A relative definition
China’s current Anti-monopoly Law said companies with more than 50% share of the “relative market” can be presumed to be dominant players. It also requires law enforcement agencies to consider factors of their abilities to control the supply chain and the market access threshold of competitors.
While in cyberspace, the definition of a “relative market” can be vague—Tencent’s argument is proof of how nebulous they can get. Legal experts have long criticized (in Chinese) the law because it was designed to regulate companies in traditional industries: it hardly took the internet, a more and more important sector to the country’s economy, into consideration.
In January, China’s State Administration for Market Regulation (SAMR), the country’s top antitrust regulator, announced a draft revision of the Anti-monopoly Law, which expanded the definition of what forms a dominant position.
When delimiting whether internet companies enjoy dominant market positions, law enforcement agencies should also take factors such as network effect as well as their scale and ability to deal with data into consideration, said the proposed amendment.
Nevertheless, some have questioned whether the proposed overhaul would really change China’s antitrust enforcement.
Still might not be enough
China’s current legal framework is enough for antitrust authorities to take action against internet companies, but the authorities are just being very cautious because they may be afraid of getting it wrong in what are mostly very dynamic and fast-moving markets, said Adrian Emch, a partner at law firm Hogan Lovells in Beijing.
If China’s market regulators were to decide to carry out more aggressive enforcement against internet companies, then it could be undertaken within the existing legal framework, Emch wrote in a paper published in December.
As a matter of fact, before it proposed revisions to the antitrust law, the SAMR already tried to curb internet companies over potential antitrust violations.
The agency launched in January 2019 what is known as China’s first “internet antitrust investigation” into Tencent Music Entertainment’s dealings with the world’s three largest record labels after rivals complained that Tencent paid excessive fees for the initial rights and then passed those costs along to competitors.

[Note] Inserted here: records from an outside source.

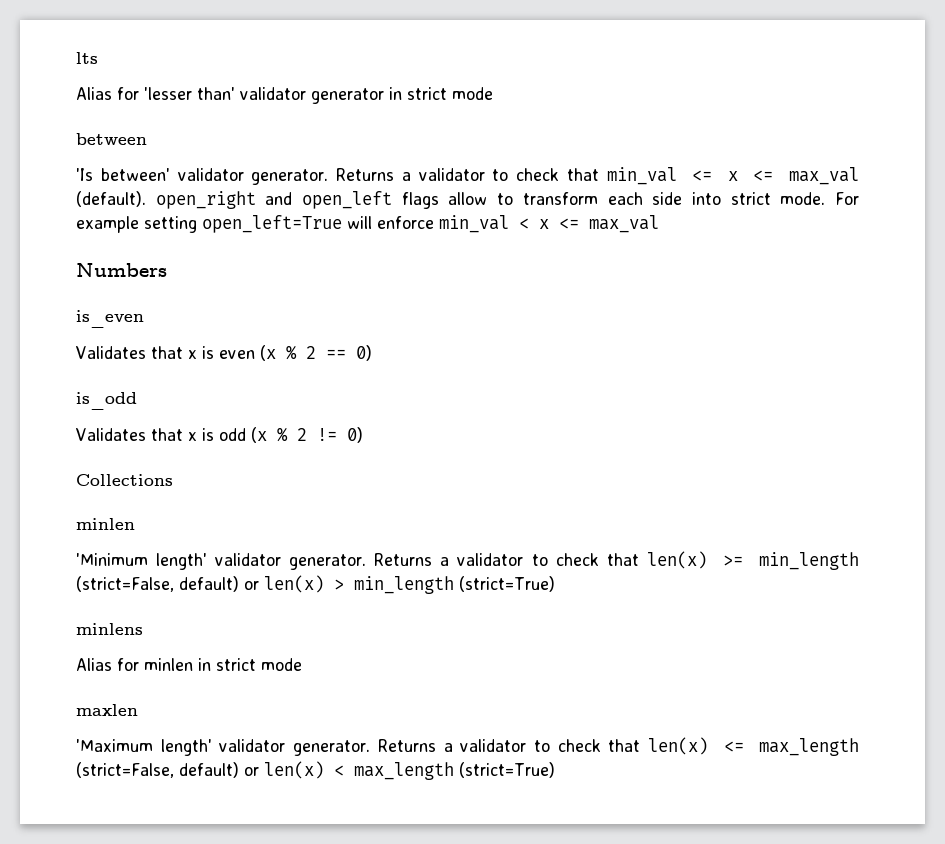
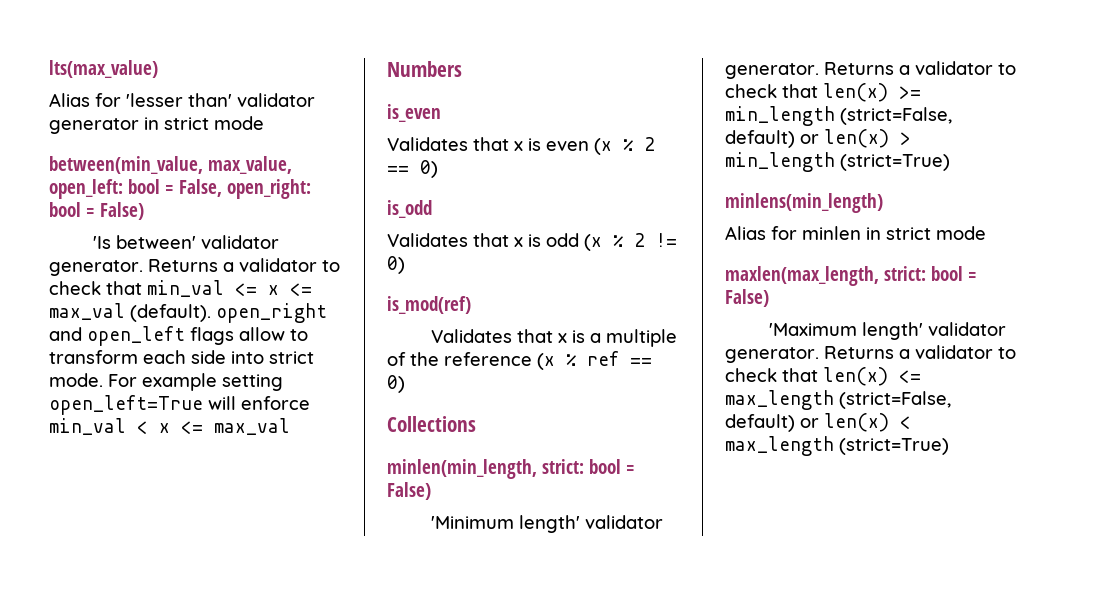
[76,52,98,64] lts -> [49,60,158,78] lts(max_value)
[76,133,147,145] between -> [49,156,292,174] [49,179,311,199] [49,202,144,220] between(min_value, max_value, open_left: bool = False, open_right: bool = False)
[76,474,173,486] [76,518,135,530] Collections // minlen -> [387,296,471,314] [430,329,677,347] [387,351,652,370] [387,375,405,393] [387,416,476,432] [387,459,635,479] [387,482,431,500] is_mod(ref) // Validates that x is a multiple of the reference (x % ref == 0) // Collections // minlen(min_length, strict: bool = False)
[76,623,143,635] minlens -> [725,193,883,213] minlens(min_length)
[76,704,138,716] maxlen -> [725,266,977,286] [725,289,769,307] maxlen(max_length, strict: bool = False)

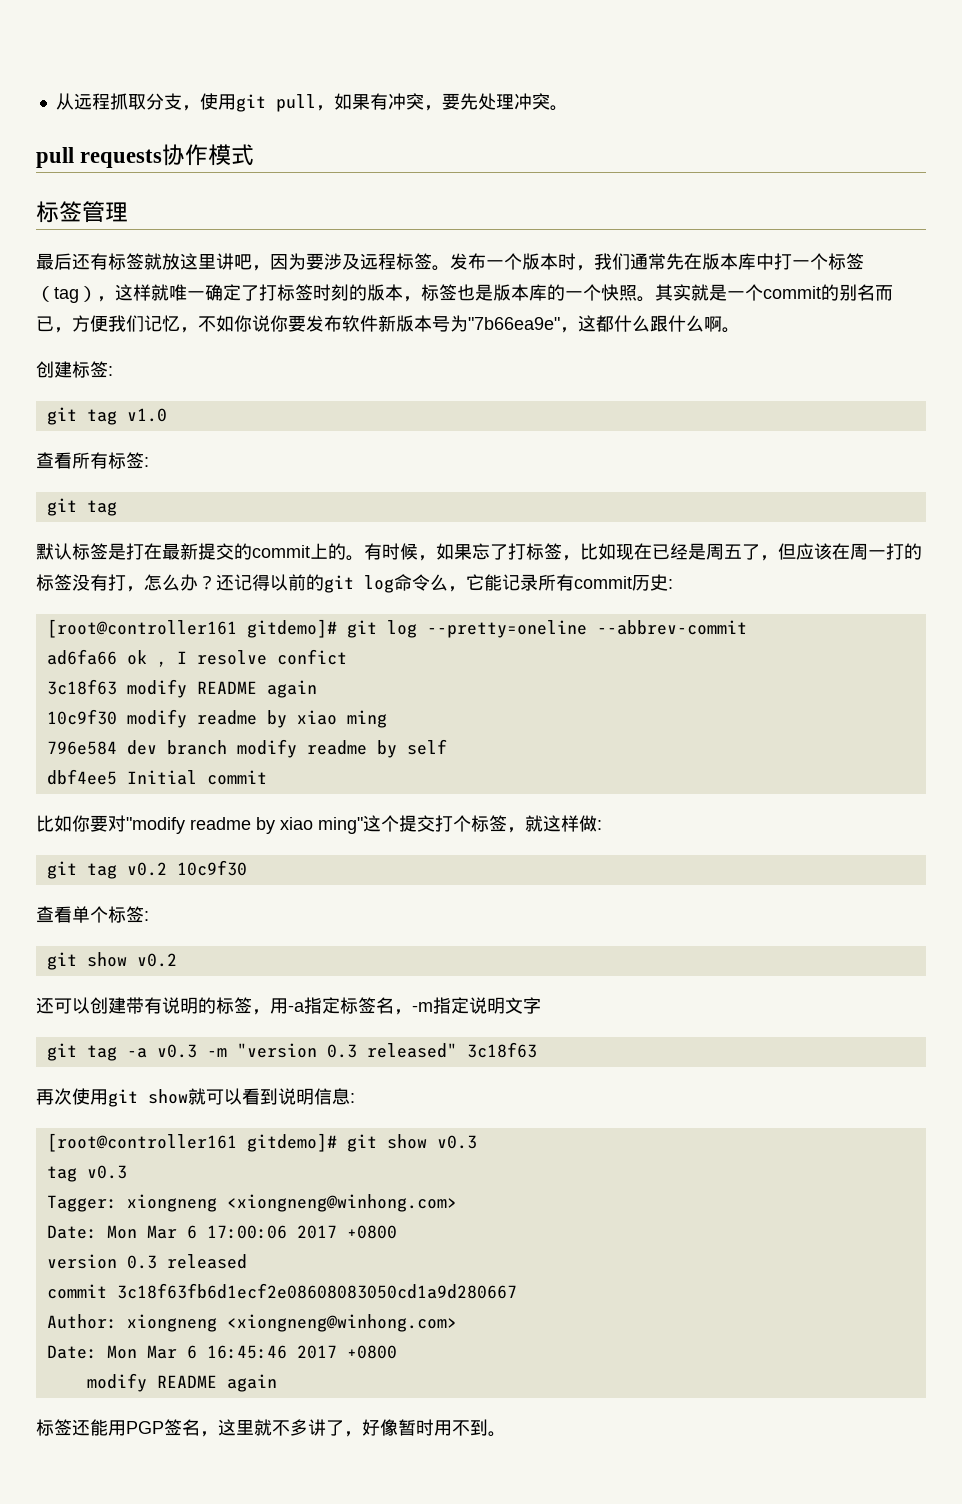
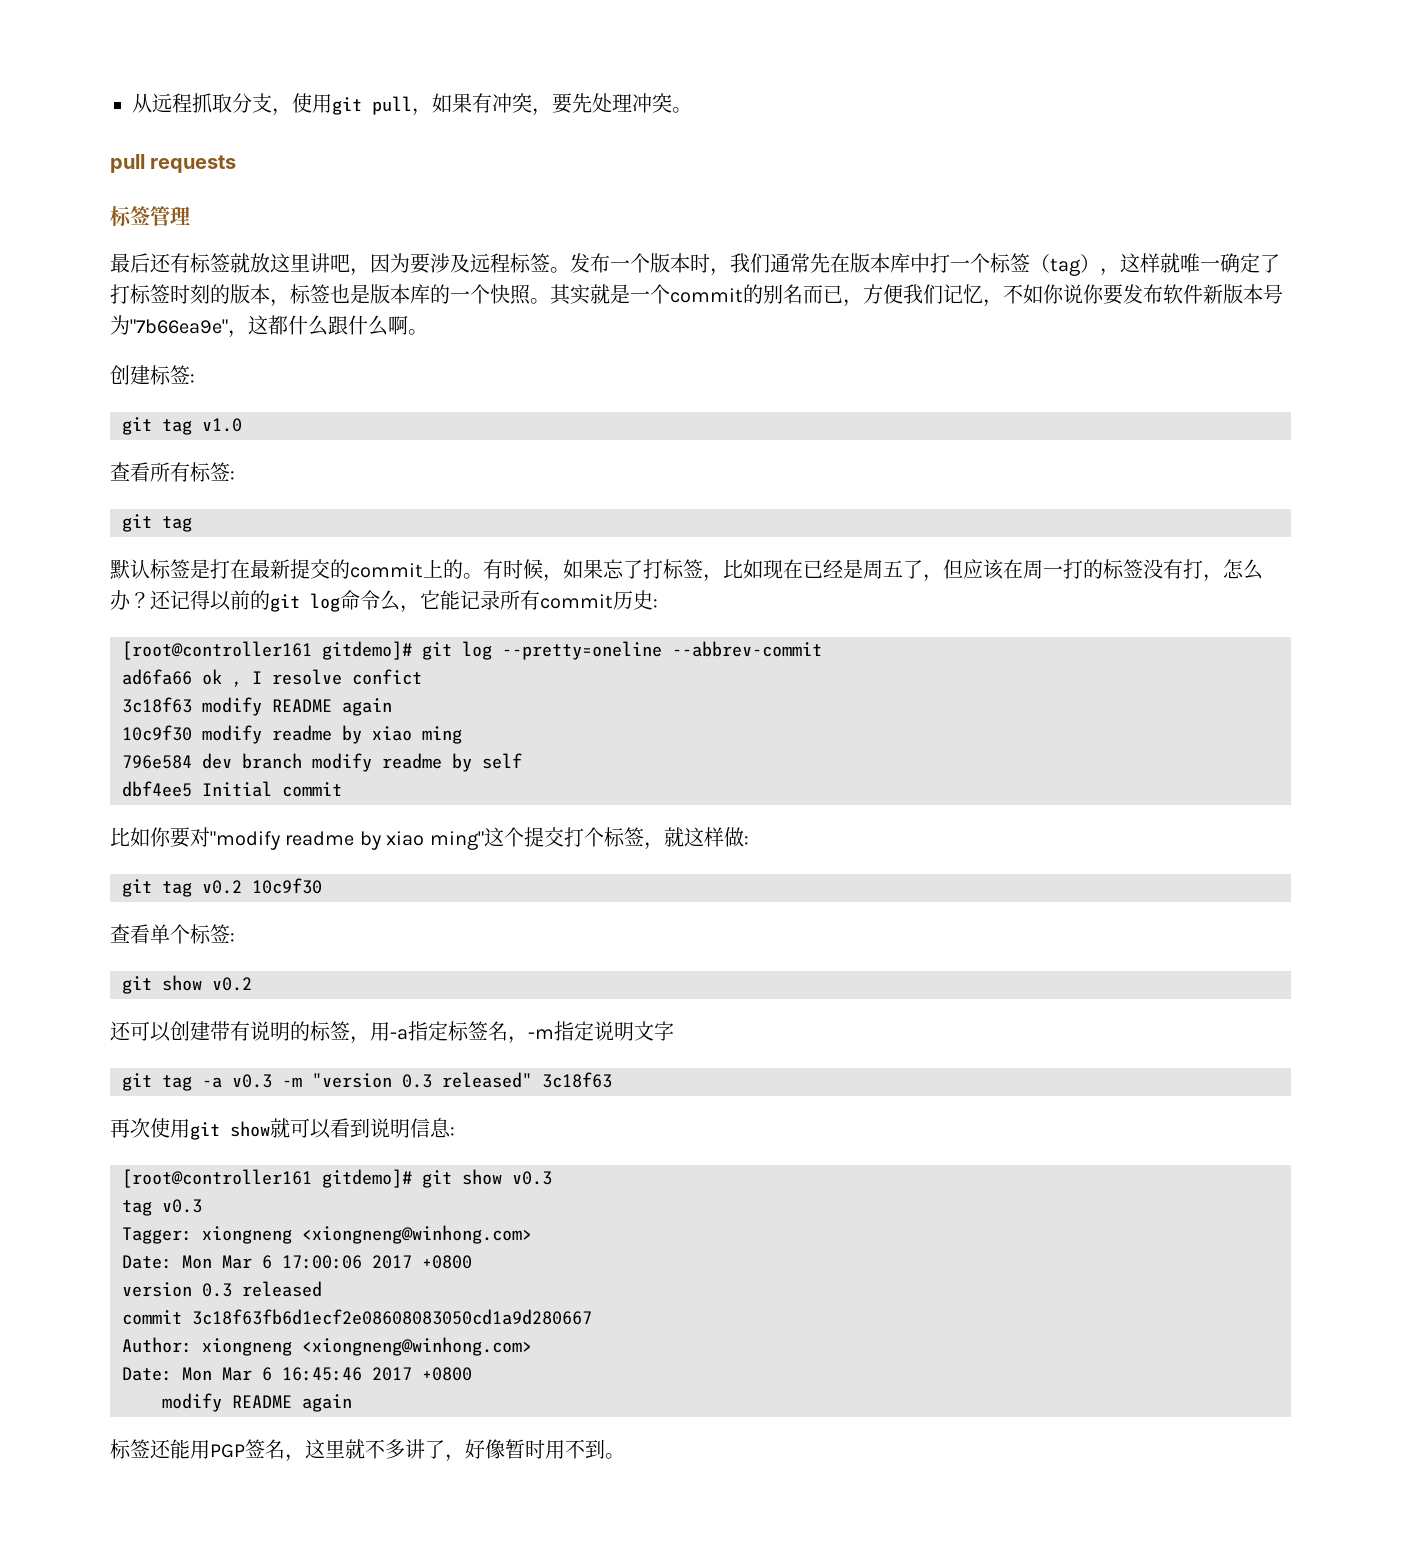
[162,144,255,166] 协作模式 -> (237, 164) none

Observers were cheered (in Chinese) that the investigation would open a new era where internet companies also fall into the rule of China’s antitrust law.
However, the SAMR decided to suspend the probe in January, according to Bloomberg. The regulator didn’t disclose how far the investigation went and why it was terminated, but it came after Tencent Music reached a music licensing deal with Bytedance in late 2019.
“If you look at the market, there are many large and competitive internet players in China, so the antitrust authorities may ask themselves how much intervention, if any, is really necessary,” Emch told TechNode in an interview.
“Antitrust enforcement doesn’t take place in a vacuum, but is done against a specific legal and factual background. In China the background is different from, say, Europe where most of the main players in the internet industry are US companies. In China, the largest internet players are domestic players and the local regulatory and policy framework is different from Europe.”
Zhang said the overhaul of the Anti-monopoly Law is a “cheering step” made by regulators.
“I believe [the revision] will give market regulators a greater legal basis to launch antitrust probes into internet companies and curb their ‘unfair competition’ including blocking links of competitors,” he said.
His challenge to Tencent, however, didn’t see the proposed revision becomes effective.
Case not closed
He applied to the Beijing Intellectual Property Court in January to withdraw the case, according to a court file released on April 17 on a website (in Chinese) maintained by the country’s Supreme People’s Court.
He told TechNode after the court file was released that he dropped the case because he “felt there was a lack of evidence.”
While Zhang refused to give more details on the lawsuit, he told TechNode in an interview on April 9 that China’s current antitrust legal framework has done little to reach its power to the internet sector.
It looks like internet firms are immune to China’s antitrust law, he said.